You are done with the soldering iron and ready to re mount the boards. Some further alignment of the ALC is required and alignment of the maximum power output is at your discretion. Without increasing the ALC limit, the radio will clamp your audio peaks and hide much of the transmitters potential to reproduce positive audio peaks.

Final Thoughts

There are some variations you can make to this modification to suit your needs. For example the coil wire for the relay could be connected with an inline switch (the dim / norm switch could be rewired) to see the before an after effects of the different modulating points within the radio. If the relay is not allowed to key in AM the radio will modulate through the balanced modulator. It will still sound better then stock do to the capacitor modifications however, it won't even be close to the fidelity of the RF modulation technique.

Should you happen to already have an existing rack of Hi-Fi audio equipment in your shack, you could skip 95% of this modification by driving the audio transformer externally. Simply remove R66 on the RF board and insert the black and white wires of the 1:1 isolation transformer. Drive the red and yellow transformer wires from your external audio source on AM. Line level audio may not be enough to fully modulate the AM transmitter. You may have to add amplification or try different audio transformers with a step up ratio to replace the 1:1 isolation transformer. This shortcut modification will stop the mic gain and VOX functions from working. It will also require removing the audio from the transformer on SSB and using the mic jack or phone patch RCA to inject SSB audio.
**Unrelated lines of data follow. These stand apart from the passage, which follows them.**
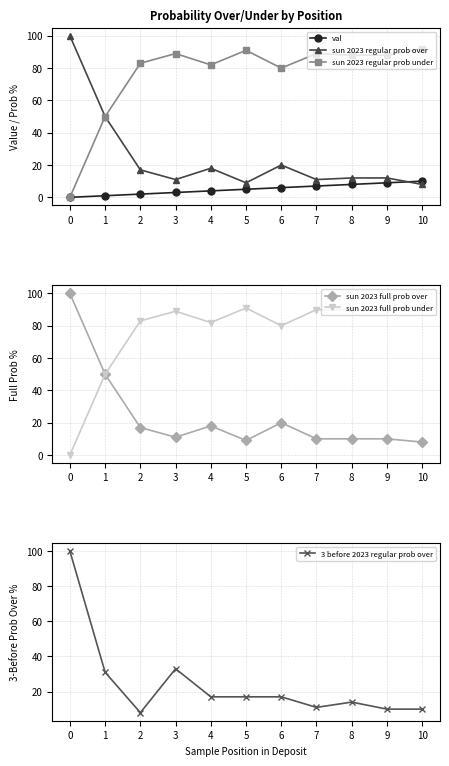

What is the difference between the val values at 2 and 8?

6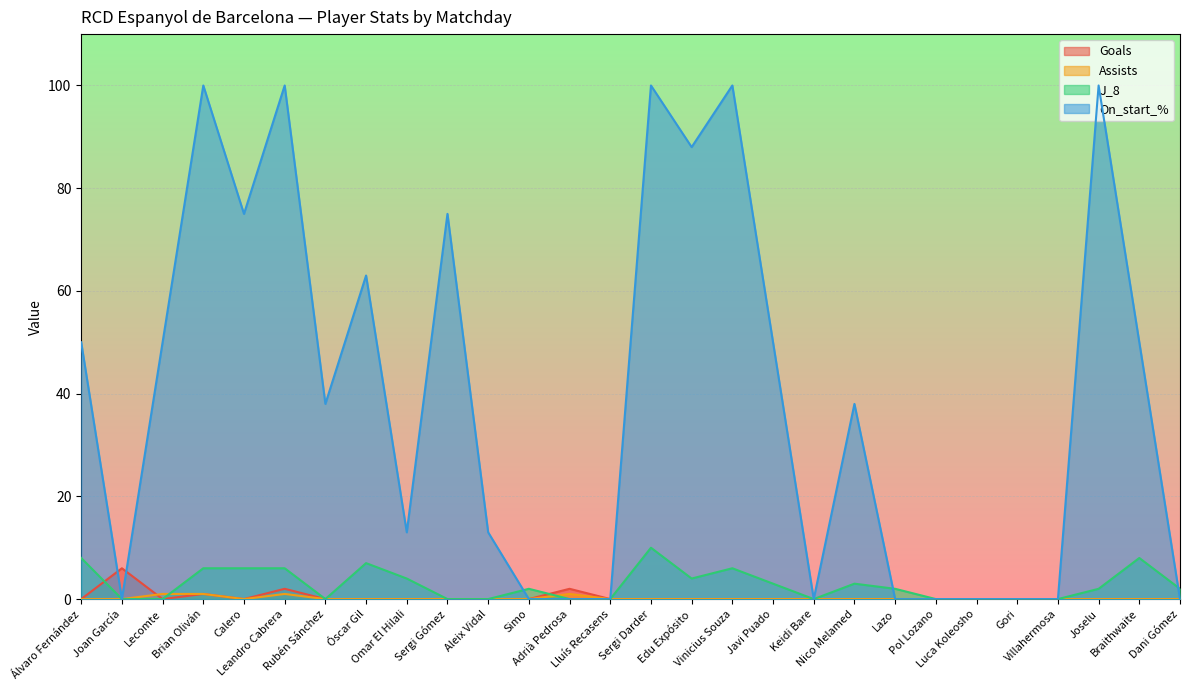

What is the greatest value displayed?

100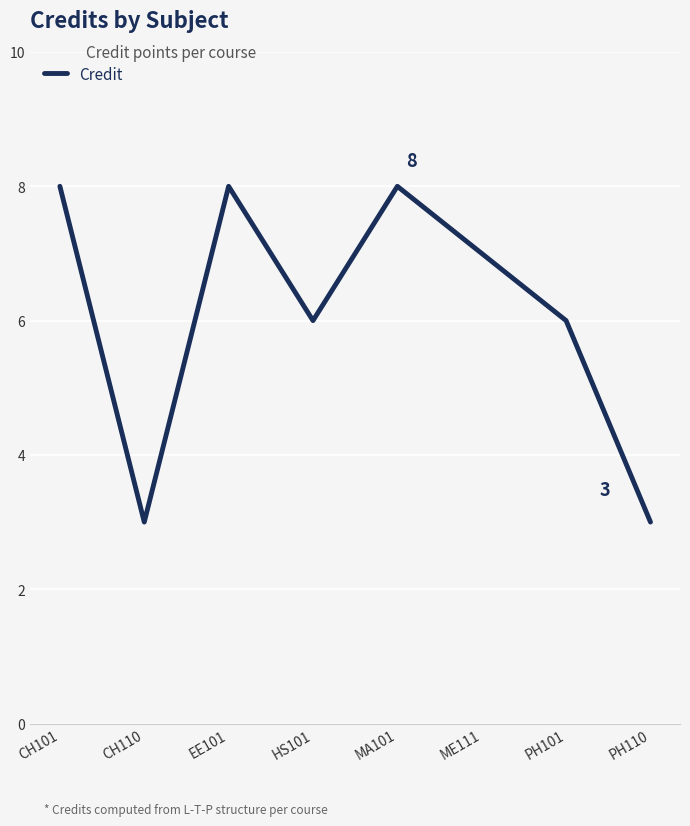

At which label does the data first exceed 7?

CH101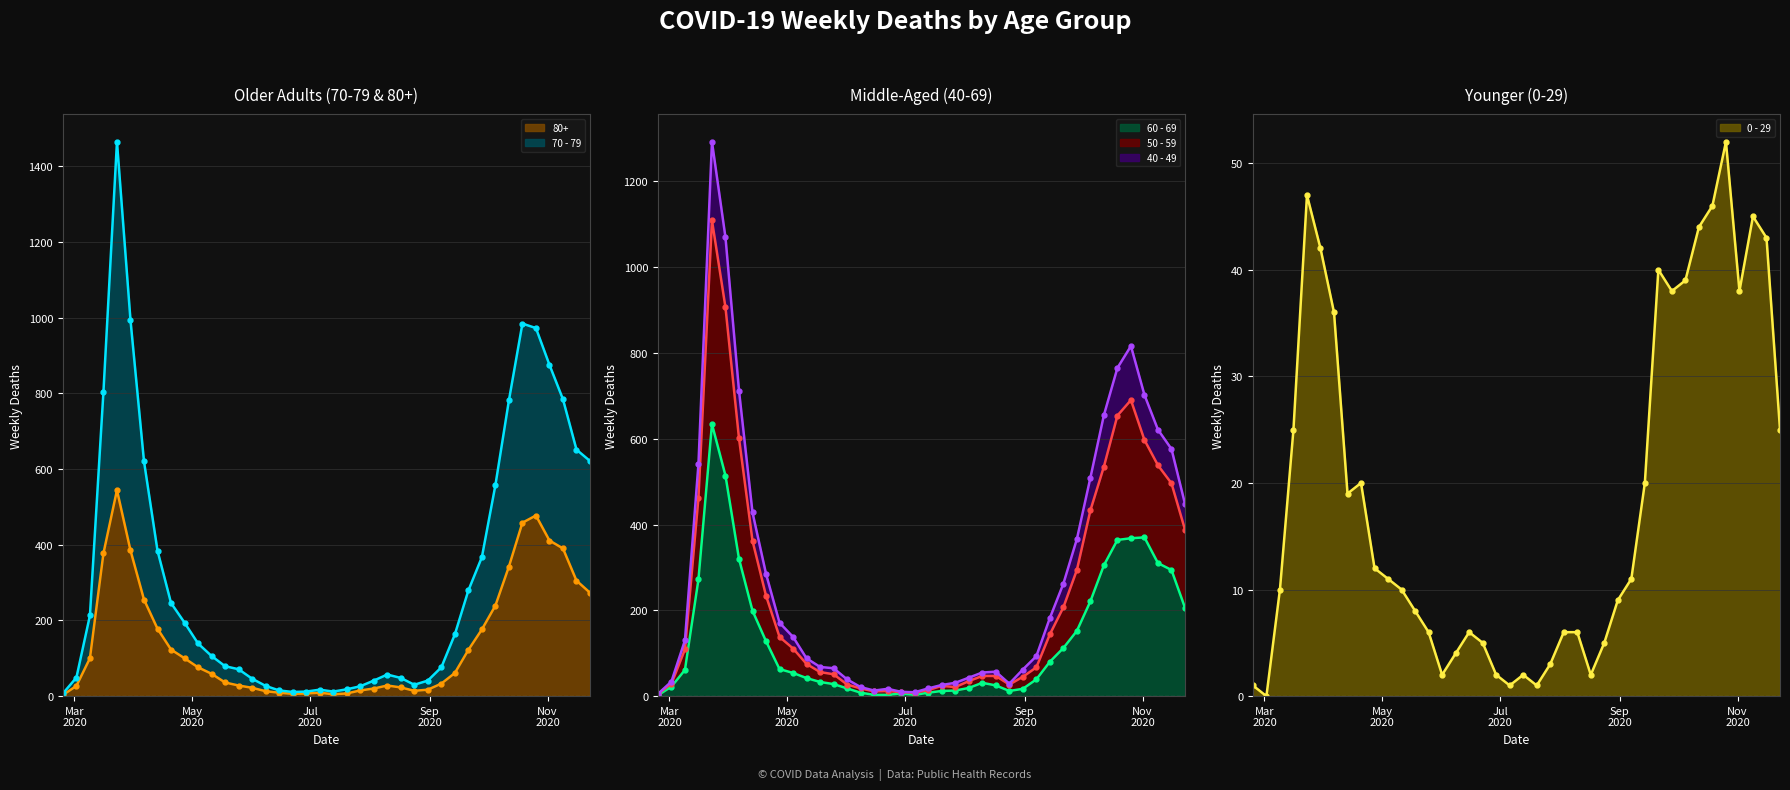

What is the difference between the maximum and minimum values in the 80+ series?

541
I wanted my radio to be Hi-Fi just by plugging a quality mic into the front panel. If you take the time to modify the caps in the mic pre amp and speech amp, the usable frequency response is just as good as external audio. The use of a passive notch filter in your mic line can go a long way in eliminating the need for external audio equipment and the possible RFI associated with it. The notch should occur between 350 and 750 cycles depending on your preferences. The filter is nothing more then a series resonant circuit at the notch audio frequency comprised of one inductor and one capacitor. 24 to 48 volt DC relay coils with a resistance around 750 ohms often have the right inductance when used with a series cap value around .1uF. The filter must be installed following a stage with an output impedance of 10K ohms or more in order to give the filtered AF signal a place to drop its voltage.

The filter works great in Astatic amplified microphones using an electret condenser element feed with a 33K bias resistor off the 9 volt battery and automatically turns the element off since these mics switch the negative line on the battery. The notch filter installs directly across the condenser element. Install an appropriate coupling cap to block DC and limit low end response and windscreen foam is a must on these elements otherwise they sound muffled. The coupling cap should be around .01uF.